An example: if Messi had been able to finish off a run, late in the first half, that took him past three United midfielders, the referee Felix Brych, and left Phil Jones twisted and turned and tortured, his first goal would have seemed fairly ordinary, by his standards; so, too, if he had managed to convert an impromptu scissor kick in the second.
The question, now, is how far that brilliance can carry Barcelona. An eighth Spanish title in 11 years is nearly secure already — a run of domestic success unparalleled in the club’s history — but a first Champions League semifinal appearance since 2015 is, arguably, of greater significance.

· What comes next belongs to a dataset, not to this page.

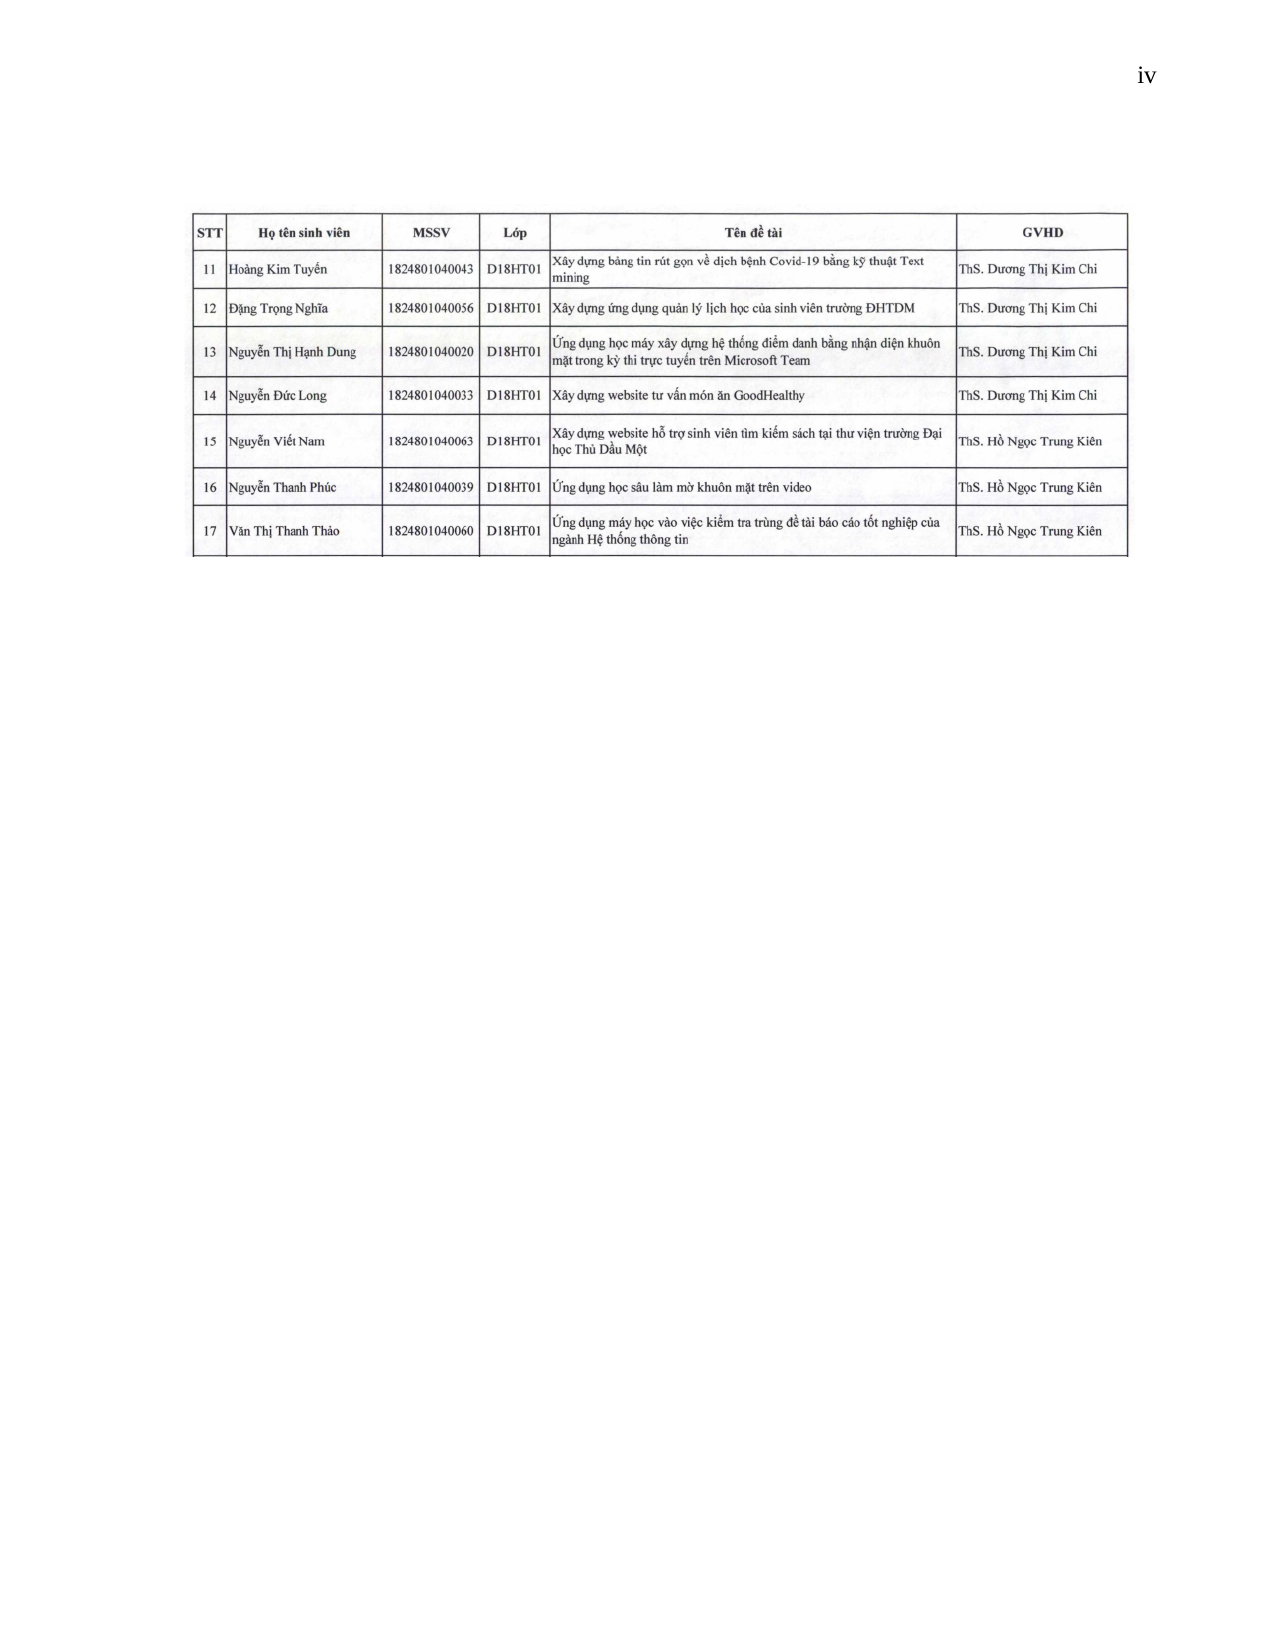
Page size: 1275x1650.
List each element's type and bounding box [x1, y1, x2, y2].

Most likely, it will be Liverpool that awaits there, and then either Ajax or another English emissary, Manchester City or Tottenham, in the final. A glance at the Premier League table confirms that Liverpool is a more imposing proposition than this United, so easily tamed; there are, without doubt, flaws in this Barcelona, space for opponents to exploit, weaknesses to expose.
As long as Messi, this latest Messi, is there, however, they may not matter. He can cover for a multitude of sins. He can be enough, all on his own. Those who stand in his way know that only too well. Guardiola was told, earlier this year, that his Manchester City was the favorite for the Champions League. No, he said, not at all: “Whoever has Messi, they are the favorites.”
He knows what he can do, what he continues to do, what he always does. He knows that nothing, when it comes to Messi, can be considered a surprise.